*** AVAILABLE DATA ***

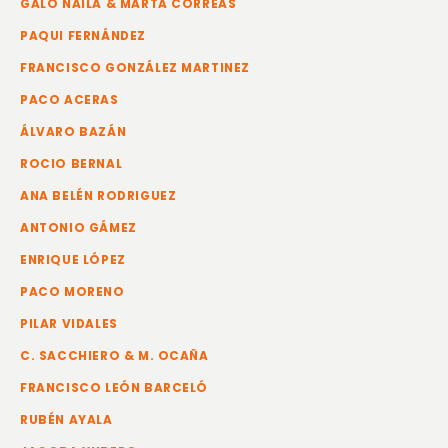
GALO NAILA & MARTA CORREAS
PAQUI FERNÁNDEZ
FRANCISCO GONZÁLEZ MARTINEZ
PACO ACERAS
ÁLVARO BAZÁN
ROCIO BERNAL
ANA BELÉN RODRIGUEZ
ANTONIO GÁMEZ
ENRIQUE LÓPEZ
PACO MORENO
PILAR VIDALES
C. SACCHIERO & M. OCAÑA
FRANCISCO LEÓN BARCELÓ
RUBÉN AYALA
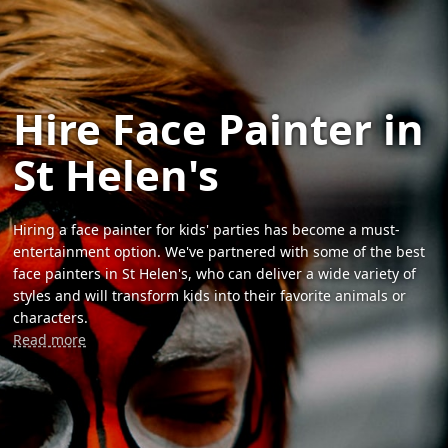
Hire Face Painter in
St Helen's
Hiring a face painter for kids' parties has become a must-
entertainment option. We've partnered with some of the best
face painters in St Helen's, who can deliver a wide variety of
styles and will transform kids into their favorite animals or
characters.
Read more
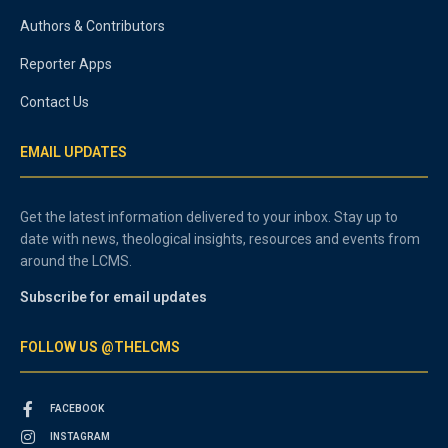
Authors & Contributors
Reporter Apps
Contact Us
EMAIL UPDATES
Get the latest information delivered to your inbox. Stay up to
date with news, theological insights, resources and events from
around the LCMS.
Subscribe for email updates
FOLLOW US @THELCMS
FACEBOOK
INSTAGRAM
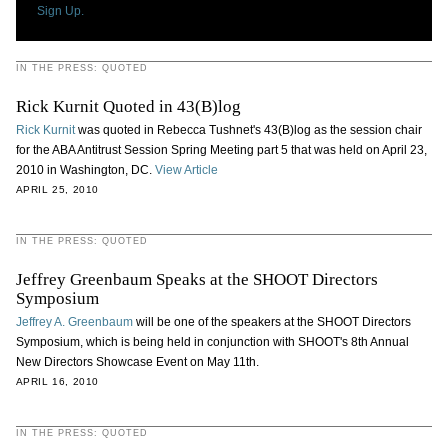
Sign Up.
IN THE PRESS: QUOTED
Rick Kurnit Quoted in 43(B)log
Rick Kurnit
was quoted in Rebecca Tushnet's 43(B)log as the session chair
for the ABA Antitrust Session Spring Meeting part 5 that was held on April 23,
2010 in Washington, DC.
View Article
APRIL 25, 2010
IN THE PRESS: QUOTED
Jeffrey Greenbaum Speaks at the SHOOT Directors
Symposium
Jeffrey A. Greenbaum
will be one of the speakers at the SHOOT Directors
Symposium, which is being held in conjunction with SHOOT's 8th Annual
New Directors Showcase Event on May 11th.
APRIL 16, 2010
IN THE PRESS: QUOTED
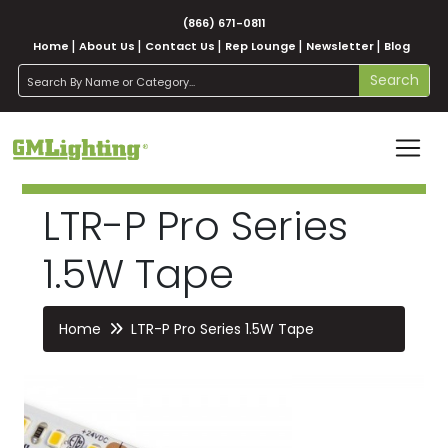
(866) 671-0811
Home
About Us
Contact Us
Rep Lounge
Newsletter
Blog
search
Search
LTR-P Pro Series
1.5W Tape
Home
LTR-P Pro Series 1.5W Tape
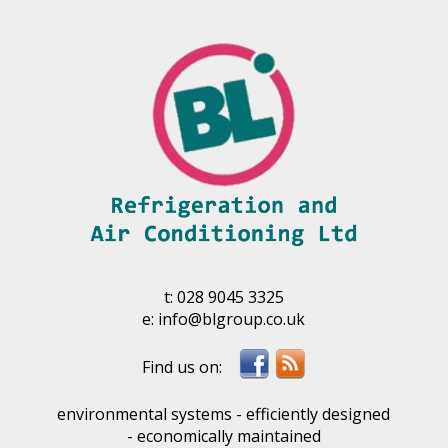
t:
028 9045 3325
e:
info@blgroup.co.uk
environmental systems - efficiently designed
- economically maintained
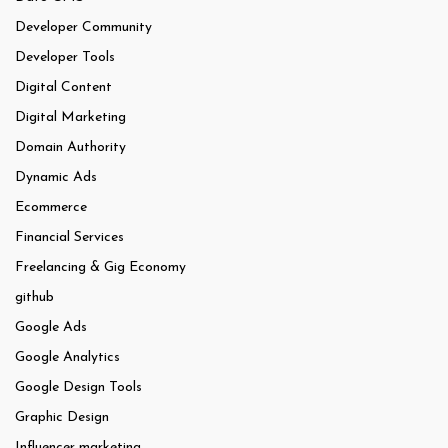
Developer Community
Developer Tools
Digital Content
Digital Marketing
Domain Authority
Dynamic Ads
Ecommerce
Financial Services
Freelancing & Gig Economy
github
Google Ads
Google Analytics
Google Design Tools
Graphic Design
Influencer marketing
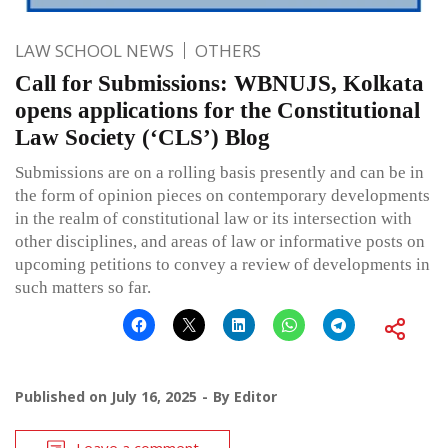
LAW SCHOOL NEWS
OTHERS
Call for Submissions: WBNUJS, Kolkata
opens applications for the Constitutional
Law Society (‘CLS’) Blog
Submissions are on a rolling basis presently and can be in
the form of opinion pieces on contemporary developments
in the realm of constitutional law or its intersection with
other disciplines, and areas of law or informative posts on
upcoming petitions to convey a review of developments in
such matters so far.
Published on
July 16, 2025
By
Editor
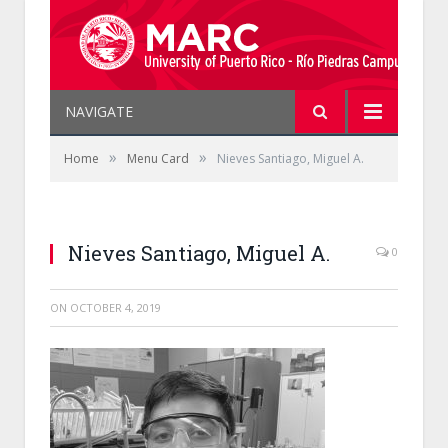
NAVIGATE
»
»
Home
Menu Card
Nieves Santiago, Miguel A.
Nieves Santiago, Miguel A.
0
ON
OCTOBER 4, 2019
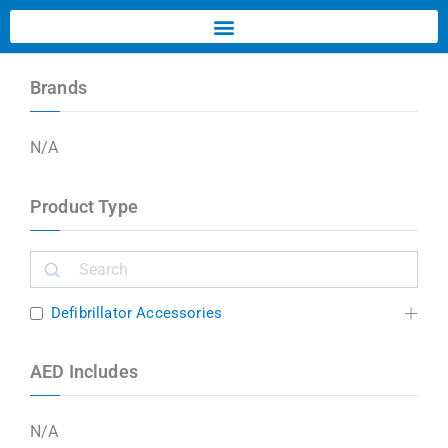
Brands
N/A
Product Type
Defibrillator Accessories
AED Includes
N/A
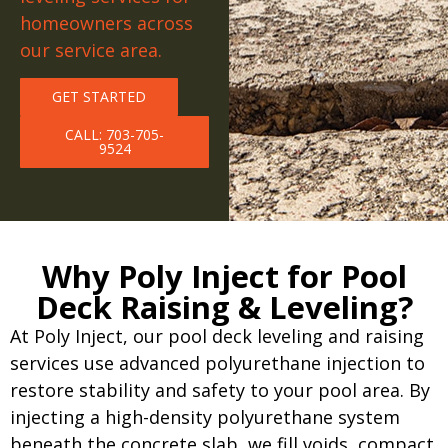
homeowners across
our service area.
GET STARTED
CALL: 703-705-
9524
Why Poly Inject for Pool
Deck Raising & Leveling?
At Poly Inject, our pool deck leveling and raising
services use advanced polyurethane injection to
restore stability and safety to your pool area. By
injecting a high-density polyurethane system
beneath the concrete slab, we fill voids, compact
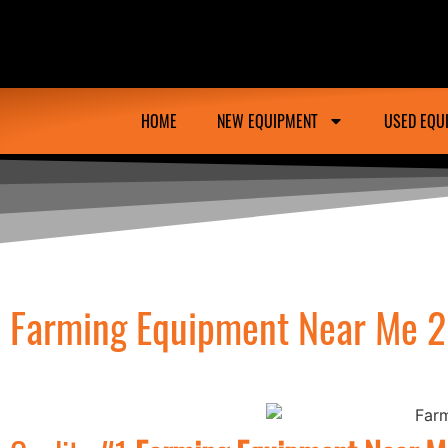
Ongmac Lismore Farming Equipment Tractor M
HOME
NEW EQUIPMENT
USED EQU
Farming Equipment Near Me 2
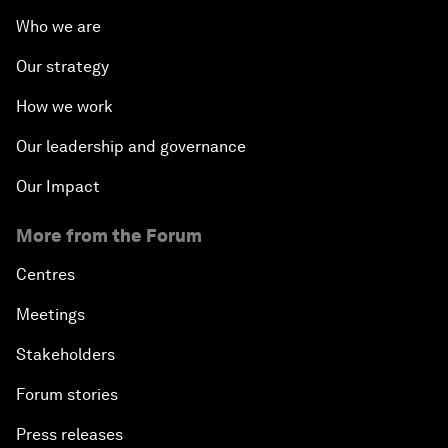
Who we are
Our strategy
How we work
Our leadership and governance
Our Impact
More from the Forum
Centres
Meetings
Stakeholders
Forum stories
Press releases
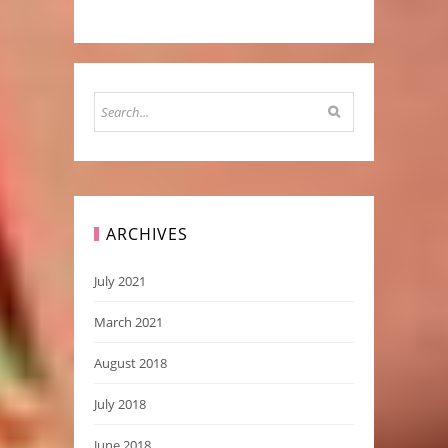
ARCHIVES
July 2021
March 2021
August 2018
July 2018
June 2018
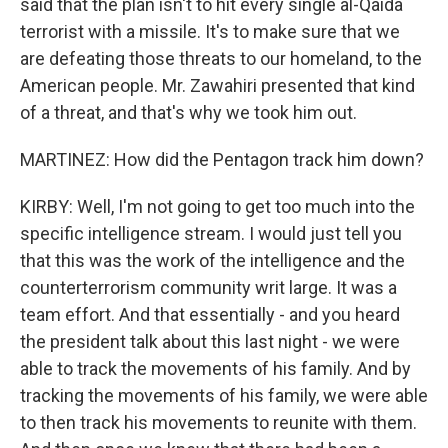
said that the plan isn't to hit every single al-Qaida
terrorist with a missile. It's to make sure that we
are defeating those threats to our homeland, to the
American people. Mr. Zawahiri presented that kind
of a threat, and that's why we took him out.
MARTINEZ: How did the Pentagon track him down?
KIRBY: Well, I'm not going to get too much into the
specific intelligence stream. I would just tell you
that this was the work of the intelligence and the
counterterrorism community writ large. It was a
team effort. And that essentially - and you heard
the president talk about this last night - we were
able to track the movements of his family. And by
tracking the movements of his family, we were able
to then track his movements to reunite with them.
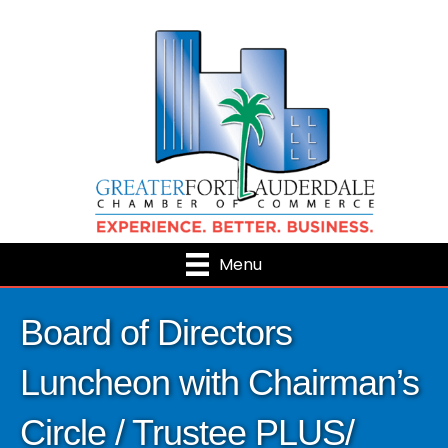
Menu
Board of Directors
Luncheon with Chairman’s
Circle / Trustee PLUS/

***

[ASSIGNMENT]: Count the lines in the items that contain the string "held", treating uppercase and lowercase letters as distinct. Give only the number.

[EXERCISE OUTPUT]: 2